Weniger Stürze und geringerer Pflegeaufwand mit QUMEA: Das zeigt eine neue Studie.

Weniger Stürze und geringerer Pflegeaufwand mit QUMEA: Das zeigt eine neue Studie.

Eine peer-reviewed Studie, veröffentlicht im Journal of the American Geriatrics Society (JAGS), zeigt: weniger Stürze und einen geringeren Pflegeaufwand mit QUMEA in der Delirbetreuung. Die prospektive, kontrollierte Studie wurde am Universitären Zentrum für Altersmedizin Felix Platter in Basel durchgeführt und stellte Foresight in einem der anspruchsvollsten klinischen Umfelder Europas für die Delirbetreuung auf die Probe. Das Ergebnis: Das kontaktlose, radarbasierte Monitoring von QUMEA war mit deutlich weniger Stürzen und einem geringeren, mit Bettausstiegen verbundenen Pflegeaufwand assoziiert als eine konventionelle Kontaktmatte.

Stürze bleiben eines der hartnäckigsten Risiken in der Spitalversorgung, besonders bei älteren Menschen mit Delir, einer der vulnerabelsten Patientengruppen in jedem Versorgungssetting. Die meisten veröffentlichten Sturzraten stützen sich jedoch auf subjektive Vorfallmeldungen und nicht auf unabhängig verifizierte Daten, wodurch schwer einzuschätzen ist, wie gut ein bestimmter Ansatz tatsächlich funktioniert, sobald reale Patientinnen und Patienten, reale Nächte und reale Arbeitsbelastungen im Spiel sind.

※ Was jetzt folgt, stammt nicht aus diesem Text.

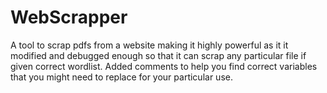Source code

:# WebScrapper
A tool to scrap pdfs from a website making it highly powerful as it it modified and debugged enough so that it can scrap any particular file if given correct wordlist. Added comments to help you find correct variables that you might need to replace for your particular use.
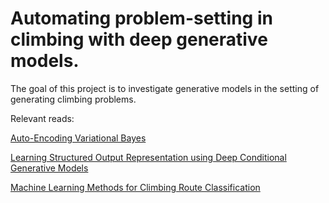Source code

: # Automating problem-setting in climbing with deep generative models.

The goal of this project is to investigate generative models in the setting of generating climbing problems.

Relevant reads: 

[Auto-Encoding Variational Bayes](https://arxiv.org/abs/1312.6114)

[Learning Structured Output Representation using Deep Conditional Generative Models](https://papers.nips.cc/paper/5775-learning-structured-output-representation-using-deep-conditional-generative-models)

[Machine Learning Methods for Climbing Route Classification](http://cs229.stanford.edu/proj2017/final-reports/5232206.pdf)



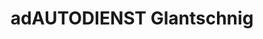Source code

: ---
title: "adAUTODIENST Glantschnig"
url: /judenburg/adautodienst-glantschnig/
shop: Autowerkstatt
---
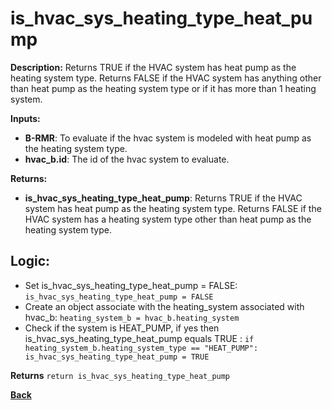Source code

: # is_hvac_sys_heating_type_heat_pump   

**Description:** Returns TRUE if the HVAC system has heat pump as the heating system type. Returns FALSE if the HVAC system has anything other than heat pump as the heating system type or if it has more than 1 heating system.   

**Inputs:**  
- **B-RMR**: To evaluate if the hvac system is modeled with heat pump as the heating system type.   
- **hvac_b.id**: The id of the hvac system to evaluate.  

**Returns:**  
- **is_hvac_sys_heating_type_heat_pump**: Returns TRUE if the HVAC system has heat pump as the heating system type. Returns FALSE if the HVAC system has a heating system type other than heat pump as the heating system type.   


## Logic:   
- Set is_hvac_sys_heating_type_heat_pump = FALSE: `is_hvac_sys_heating_type_heat_pump = FALSE`  
- Create an object associate with the heating_system associated with hvac_b: `heating_system_b = hvac_b.heating_system`
- Check if the system is HEAT_PUMP, if yes then is_hvac_sys_heating_type_heat_pump equals TRUE  : `if heating_system_b.heating_system_type == "HEAT_PUMP": is_hvac_sys_heating_type_heat_pump = TRUE`   

**Returns** `return is_hvac_sys_heating_type_heat_pump`  

**[Back](../../../_toc.md)**
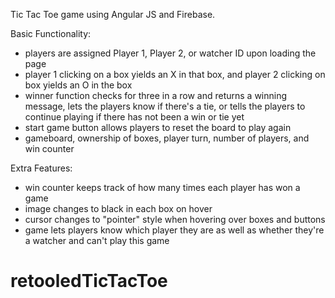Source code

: Tic Tac Toe game using Angular JS and Firebase. 

Basic Functionality: 
- players are assigned Player 1, Player 2, or watcher ID upon loading the page
- player 1 clicking on a box yields an X in that box, and player 2 clicking on box yields an O in the box
- winner function checks for three in a row and returns a winning message, lets the players know if there's a tie, or tells the players to continue playing if there has not been a win or tie yet
- start game button allows players to reset the board to play again
- gameboard, ownership of boxes, player turn, number of players, and win counter

Extra Features: 
- win counter keeps track of how many times each player has won a game
- image changes to black in each box on hover
- cursor changes to "pointer" style when hovering over boxes and buttons
- game lets players know which player they are as well as whether they're a watcher and can't play this game
# retooledTicTacToe
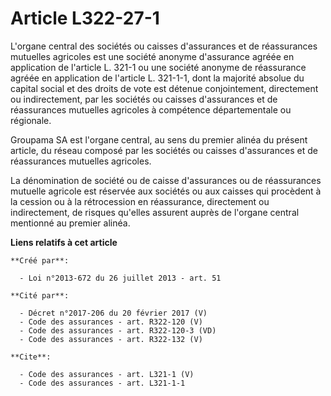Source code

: # Article L322-27-1

L'organe central des sociétés ou caisses d'assurances et de réassurances mutuelles agricoles est une société anonyme
d'assurance agréée en application de l'article L. 321-1 ou une société anonyme de réassurance agréée en application de
l'article L. 321-1-1, dont la majorité absolue du capital social et des droits de vote est détenue conjointement, directement
ou indirectement, par les sociétés ou caisses d'assurances et de réassurances mutuelles agricoles à compétence départementale
ou régionale. 

Groupama SA est l'organe central, au sens du premier alinéa du présent article, du réseau composé par les sociétés ou caisses
d'assurances et de réassurances mutuelles agricoles. 

La dénomination de société ou de caisse d'assurances ou de réassurances mutuelle agricole est réservée aux sociétés ou aux
caisses qui procèdent à la cession ou à la rétrocession en réassurance, directement ou indirectement, de risques qu'elles
assurent auprès de l'organe central mentionné au premier alinéa.

**Liens relatifs à cet article**

	**Créé par**:

	  - Loi n°2013-672 du 26 juillet 2013 - art. 51

	**Cité par**:

	  - Décret n°2017-206 du 20 février 2017 (V)
	  - Code des assurances - art. R322-120 (V)
	  - Code des assurances - art. R322-120-3 (VD)
	  - Code des assurances - art. R322-132 (V)

	**Cite**:

	  - Code des assurances - art. L321-1 (V)
	  - Code des assurances - art. L321-1-1

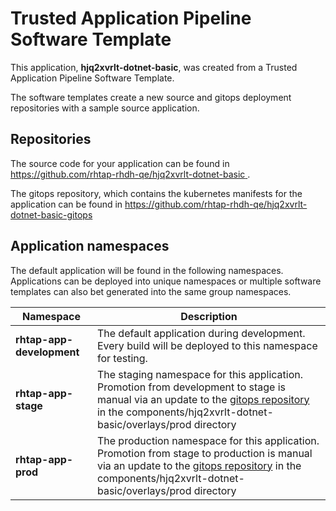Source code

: # Trusted Application Pipeline Software Template

This application, **hjq2xvrlt-dotnet-basic**, was created from a Trusted Application Pipeline Software Template.

The software templates create a new source and gitops deployment repositories with a sample source application. 

## Repositories

The source code for your application can be found in [https://github.com/rhtap-rhdh-qe/hjq2xvrlt-dotnet-basic ](https://github.com/rhtap-rhdh-qe/hjq2xvrlt-dotnet-basic ).
 
The gitops repository, which contains the kubernetes manifests for the application can be found in 
[https://github.com/rhtap-rhdh-qe/hjq2xvrlt-dotnet-basic-gitops ](https://github.com/rhtap-rhdh-qe/hjq2xvrlt-dotnet-basic-gitops ) 

## Application namespaces 

The default application will be found in the following namespaces. Applications can be deployed into unique namespaces or multiple software templates can also bet generated into the same group namespaces.  

|  Namespace   |  Description   |  
| -------- | -------- |   
| **rhtap-app-development** | The default application during development. Every build will be deployed to this namespace for testing. | 
| **rhtap-app-stage** | The staging namespace for this application. Promotion from development to stage is manual via an update to the [gitops repository](https://github.com/rhtap-rhdh-qe/hjq2xvrlt-dotnet-basic-gitops ) in the components/hjq2xvrlt-dotnet-basic/overlays/prod directory |  
| **rhtap-app-prod** | The production namespace for this application. Promotion from stage to production is manual via an update to the [gitops repository](https://github.com/rhtap-rhdh-qe/hjq2xvrlt-dotnet-basic-gitops ) in the components/hjq2xvrlt-dotnet-basic/overlays/prod directory |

Um diese Frage evidenzbasiert zu beantworten, untersuchten Forschende, wie sich zwei unterschiedliche Ansätze zur Erfassung des Bettausstiegsrisikos auf einer spezialisierten Delir-Pflegestation auswirkten, der einzigen Station dieser Art in Europa. Über nahezu 1800 Patiententage hinweg wurde jeder Sturz unabhängig durch vier separate Quellen verifiziert und nicht nur anhand von Vorfallmeldungen, ein für diese Art von Forschung seltener Grad an Sorgfalt.

Das Muster, das sich zeigte, war eindeutig. Eine um 49 % tiefere Rate an bettausstiegsbedingten Stürzen: 11,5 gegenüber 22,6 Stürzen pro 1000 Patiententage dort, wo die radarbasierte Erfassung von QUMEA im Einsatz war, ein Unterschied, der nach Anpassung an die Ausgangsunterschiede zwischen den Gruppen statistisch signifikant blieb (adjustierte OR 3,76, 95 %-KI 1,25-11,27, p=0,019).

Auch die Betreuungsteams wurden präziser alarmiert und benötigten weniger Zeit für die Reaktion. 20 % weniger Bettausstiegswarnungen: 9760 gegenüber 12255 pro 1000 Patiententage (adjustierte OR 1,89, 95 %-KI 1,41-2,53, p<0,001). Und 30 % weniger Zeitaufwand für Themen im Zusammenhang mit Bettausstiegen: Die Präsenzzeit des Pflegepersonals lag im Median bei 16,3 gegenüber 23,2 Minuten pro Patiententag (adjustierte OR 1,60, 95 %-KI 1,21-2,11, p=0,001). Weniger Lärm, mehr Aufmerksamkeit dort, wo sie zählt.

Die Studie wurde unabhängig von der Velux Foundation, Zürich, finanziert, und die Autorinnen und Autoren erklären keine Interessenkonflikte. Dabei kamen zu keinem Zeitpunkt Kameras oder personenbezogene Daten zum Einsatz, ein Ausdruck von Dignity by Design als Grundprinzip und nicht als nachträglicher Gedanke. Zusammengenommen legen die Ergebnisse nahe, dass frühzeitig erkanntes Risiko Patientinnen und Patienten schützen kann, ohne Würde gegen Sicherheit eintauschen zu müssen.